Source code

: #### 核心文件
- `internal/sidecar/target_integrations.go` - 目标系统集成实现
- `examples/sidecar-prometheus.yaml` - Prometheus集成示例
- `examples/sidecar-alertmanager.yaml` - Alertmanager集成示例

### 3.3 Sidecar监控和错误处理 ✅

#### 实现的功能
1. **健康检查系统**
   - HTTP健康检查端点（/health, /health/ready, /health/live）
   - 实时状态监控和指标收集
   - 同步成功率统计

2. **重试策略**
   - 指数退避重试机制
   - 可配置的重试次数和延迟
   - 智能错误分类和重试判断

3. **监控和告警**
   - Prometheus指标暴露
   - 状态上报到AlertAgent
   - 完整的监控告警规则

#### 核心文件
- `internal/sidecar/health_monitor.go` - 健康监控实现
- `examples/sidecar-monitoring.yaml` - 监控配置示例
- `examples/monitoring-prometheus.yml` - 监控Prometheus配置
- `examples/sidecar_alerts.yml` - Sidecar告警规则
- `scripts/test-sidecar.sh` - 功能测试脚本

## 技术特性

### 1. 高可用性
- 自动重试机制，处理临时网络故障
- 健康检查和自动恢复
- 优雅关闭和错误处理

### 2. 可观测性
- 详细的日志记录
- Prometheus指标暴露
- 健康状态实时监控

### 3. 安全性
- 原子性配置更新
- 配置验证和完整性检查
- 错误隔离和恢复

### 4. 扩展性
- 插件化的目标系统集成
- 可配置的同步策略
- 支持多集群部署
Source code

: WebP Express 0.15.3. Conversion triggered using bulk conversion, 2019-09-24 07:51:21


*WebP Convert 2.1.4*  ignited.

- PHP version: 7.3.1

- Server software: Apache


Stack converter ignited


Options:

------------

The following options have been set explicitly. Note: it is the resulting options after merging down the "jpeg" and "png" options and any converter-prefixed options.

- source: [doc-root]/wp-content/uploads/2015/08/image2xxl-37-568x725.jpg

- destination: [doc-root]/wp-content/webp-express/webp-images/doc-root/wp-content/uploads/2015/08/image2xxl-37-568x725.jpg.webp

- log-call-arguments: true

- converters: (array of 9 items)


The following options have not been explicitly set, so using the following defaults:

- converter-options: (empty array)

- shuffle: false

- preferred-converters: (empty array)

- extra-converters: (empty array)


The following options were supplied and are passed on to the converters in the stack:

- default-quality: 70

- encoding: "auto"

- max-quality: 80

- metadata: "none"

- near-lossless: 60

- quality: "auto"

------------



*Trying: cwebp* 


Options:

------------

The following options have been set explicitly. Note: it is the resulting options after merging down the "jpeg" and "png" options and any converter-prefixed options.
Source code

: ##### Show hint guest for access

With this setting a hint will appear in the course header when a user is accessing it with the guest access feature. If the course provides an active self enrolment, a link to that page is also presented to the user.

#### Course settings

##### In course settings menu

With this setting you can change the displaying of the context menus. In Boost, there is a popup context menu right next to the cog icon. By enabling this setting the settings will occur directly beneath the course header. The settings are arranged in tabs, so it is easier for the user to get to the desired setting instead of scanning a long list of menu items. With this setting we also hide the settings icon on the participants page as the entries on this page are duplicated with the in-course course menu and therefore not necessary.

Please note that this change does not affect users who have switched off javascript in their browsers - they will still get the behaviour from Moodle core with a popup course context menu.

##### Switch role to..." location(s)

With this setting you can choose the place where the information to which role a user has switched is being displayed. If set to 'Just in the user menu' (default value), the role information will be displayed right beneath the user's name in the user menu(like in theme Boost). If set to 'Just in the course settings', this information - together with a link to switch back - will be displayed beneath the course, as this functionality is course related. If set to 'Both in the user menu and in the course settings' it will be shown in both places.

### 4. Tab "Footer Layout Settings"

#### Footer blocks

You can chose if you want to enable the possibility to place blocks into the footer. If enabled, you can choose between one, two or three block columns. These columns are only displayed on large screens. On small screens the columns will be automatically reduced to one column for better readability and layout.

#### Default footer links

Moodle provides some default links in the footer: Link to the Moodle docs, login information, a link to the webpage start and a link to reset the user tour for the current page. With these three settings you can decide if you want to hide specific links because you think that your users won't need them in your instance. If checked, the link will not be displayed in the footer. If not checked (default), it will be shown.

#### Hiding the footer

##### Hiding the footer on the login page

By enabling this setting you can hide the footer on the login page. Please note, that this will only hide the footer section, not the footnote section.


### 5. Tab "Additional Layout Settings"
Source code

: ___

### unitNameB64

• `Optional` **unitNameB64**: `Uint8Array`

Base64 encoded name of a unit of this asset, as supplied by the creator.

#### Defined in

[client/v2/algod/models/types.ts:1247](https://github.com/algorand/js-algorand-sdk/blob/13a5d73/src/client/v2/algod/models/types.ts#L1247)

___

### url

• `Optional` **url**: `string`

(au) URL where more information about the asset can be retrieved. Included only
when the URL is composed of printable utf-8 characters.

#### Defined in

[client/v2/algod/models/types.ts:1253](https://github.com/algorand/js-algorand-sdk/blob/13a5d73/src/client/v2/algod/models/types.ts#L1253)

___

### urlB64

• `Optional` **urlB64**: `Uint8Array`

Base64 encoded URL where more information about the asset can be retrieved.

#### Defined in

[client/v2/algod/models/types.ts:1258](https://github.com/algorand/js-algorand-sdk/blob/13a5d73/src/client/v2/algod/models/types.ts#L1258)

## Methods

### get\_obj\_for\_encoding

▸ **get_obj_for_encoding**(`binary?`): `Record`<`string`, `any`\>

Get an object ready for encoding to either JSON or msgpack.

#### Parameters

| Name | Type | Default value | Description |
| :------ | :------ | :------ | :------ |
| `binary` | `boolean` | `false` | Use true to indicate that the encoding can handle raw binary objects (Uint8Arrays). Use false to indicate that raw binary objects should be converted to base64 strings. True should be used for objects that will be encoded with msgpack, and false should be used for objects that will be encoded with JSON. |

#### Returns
= = = = = = =
> [Brief]: Repeat the records above exactly.

> [Answer for this exercise]:
Source code

: #### 核心文件
- `internal/sidecar/target_integrations.go` - 目标系统集成实现
- `examples/sidecar-prometheus.yaml` - Prometheus集成示例
- `examples/sidecar-alertmanager.yaml` - Alertmanager集成示例

### 3.3 Sidecar监控和错误处理 ✅

#### 实现的功能
1. **健康检查系统**
   - HTTP健康检查端点（/health, /health/ready, /health/live）
   - 实时状态监控和指标收集
   - 同步成功率统计

2. **重试策略**
   - 指数退避重试机制
   - 可配置的重试次数和延迟
   - 智能错误分类和重试判断

3. **监控和告警**
   - Prometheus指标暴露
   - 状态上报到AlertAgent
   - 完整的监控告警规则

#### 核心文件
- `internal/sidecar/health_monitor.go` - 健康监控实现
- `examples/sidecar-monitoring.yaml` - 监控配置示例
- `examples/monitoring-prometheus.yml` - 监控Prometheus配置
- `examples/sidecar_alerts.yml` - Sidecar告警规则
- `scripts/test-sidecar.sh` - 功能测试脚本

## 技术特性

### 1. 高可用性
- 自动重试机制，处理临时网络故障
- 健康检查和自动恢复
- 优雅关闭和错误处理

### 2. 可观测性
- 详细的日志记录
- Prometheus指标暴露
- 健康状态实时监控

### 3. 安全性
- 原子性配置更新
- 配置验证和完整性检查
- 错误隔离和恢复

### 4. 扩展性
- 插件化的目标系统集成
- 可配置的同步策略
- 支持多集群部署
Source code

: WebP Express 0.15.3. Conversion triggered using bulk conversion, 2019-09-24 07:51:21


*WebP Convert 2.1.4*  ignited.

- PHP version: 7.3.1

- Server software: Apache


Stack converter ignited


Options:

------------

The following options have been set explicitly. Note: it is the resulting options after merging down the "jpeg" and "png" options and any converter-prefixed options.

- source: [doc-root]/wp-content/uploads/2015/08/image2xxl-37-568x725.jpg

- destination: [doc-root]/wp-content/webp-express/webp-images/doc-root/wp-content/uploads/2015/08/image2xxl-37-568x725.jpg.webp

- log-call-arguments: true

- converters: (array of 9 items)


The following options have not been explicitly set, so using the following defaults:

- converter-options: (empty array)

- shuffle: false

- preferred-converters: (empty array)

- extra-converters: (empty array)


The following options were supplied and are passed on to the converters in the stack:

- default-quality: 70

- encoding: "auto"

- max-quality: 80

- metadata: "none"

- near-lossless: 60

- quality: "auto"

------------



*Trying: cwebp* 


Options:

------------

The following options have been set explicitly. Note: it is the resulting options after merging down the "jpeg" and "png" options and any converter-prefixed options.
Source code

: ##### Show hint guest for access

With this setting a hint will appear in the course header when a user is accessing it with the guest access feature. If the course provides an active self enrolment, a link to that page is also presented to the user.

#### Course settings

##### In course settings menu

With this setting you can change the displaying of the context menus. In Boost, there is a popup context menu right next to the cog icon. By enabling this setting the settings will occur directly beneath the course header. The settings are arranged in tabs, so it is easier for the user to get to the desired setting instead of scanning a long list of menu items. With this setting we also hide the settings icon on the participants page as the entries on this page are duplicated with the in-course course menu and therefore not necessary.

Please note that this change does not affect users who have switched off javascript in their browsers - they will still get the behaviour from Moodle core with a popup course context menu.

##### Switch role to..." location(s)

With this setting you can choose the place where the information to which role a user has switched is being displayed. If set to 'Just in the user menu' (default value), the role information will be displayed right beneath the user's name in the user menu(like in theme Boost). If set to 'Just in the course settings', this information - together with a link to switch back - will be displayed beneath the course, as this functionality is course related. If set to 'Both in the user menu and in the course settings' it will be shown in both places.

### 4. Tab "Footer Layout Settings"

#### Footer blocks

You can chose if you want to enable the possibility to place blocks into the footer. If enabled, you can choose between one, two or three block columns. These columns are only displayed on large screens. On small screens the columns will be automatically reduced to one column for better readability and layout.

#### Default footer links

Moodle provides some default links in the footer: Link to the Moodle docs, login information, a link to the webpage start and a link to reset the user tour for the current page. With these three settings you can decide if you want to hide specific links because you think that your users won't need them in your instance. If checked, the link will not be displayed in the footer. If not checked (default), it will be shown.

#### Hiding the footer

##### Hiding the footer on the login page

By enabling this setting you can hide the footer on the login page. Please note, that this will only hide the footer section, not the footnote section.


### 5. Tab "Additional Layout Settings"
Source code

: ___

### unitNameB64

• `Optional` **unitNameB64**: `Uint8Array`

Base64 encoded name of a unit of this asset, as supplied by the creator.

#### Defined in

[client/v2/algod/models/types.ts:1247](https://github.com/algorand/js-algorand-sdk/blob/13a5d73/src/client/v2/algod/models/types.ts#L1247)

___

### url

• `Optional` **url**: `string`

(au) URL where more information about the asset can be retrieved. Included only
when the URL is composed of printable utf-8 characters.

#### Defined in

[client/v2/algod/models/types.ts:1253](https://github.com/algorand/js-algorand-sdk/blob/13a5d73/src/client/v2/algod/models/types.ts#L1253)

___

### urlB64

• `Optional` **urlB64**: `Uint8Array`

Base64 encoded URL where more information about the asset can be retrieved.

#### Defined in

[client/v2/algod/models/types.ts:1258](https://github.com/algorand/js-algorand-sdk/blob/13a5d73/src/client/v2/algod/models/types.ts#L1258)

## Methods

### get\_obj\_for\_encoding

▸ **get_obj_for_encoding**(`binary?`): `Record`<`string`, `any`\>

Get an object ready for encoding to either JSON or msgpack.

#### Parameters

| Name | Type | Default value | Description |
| :------ | :------ | :------ | :------ |
| `binary` | `boolean` | `false` | Use true to indicate that the encoding can handle raw binary objects (Uint8Arrays). Use false to indicate that raw binary objects should be converted to base64 strings. True should be used for objects that will be encoded with msgpack, and false should be used for objects that will be encoded with JSON. |

#### Returns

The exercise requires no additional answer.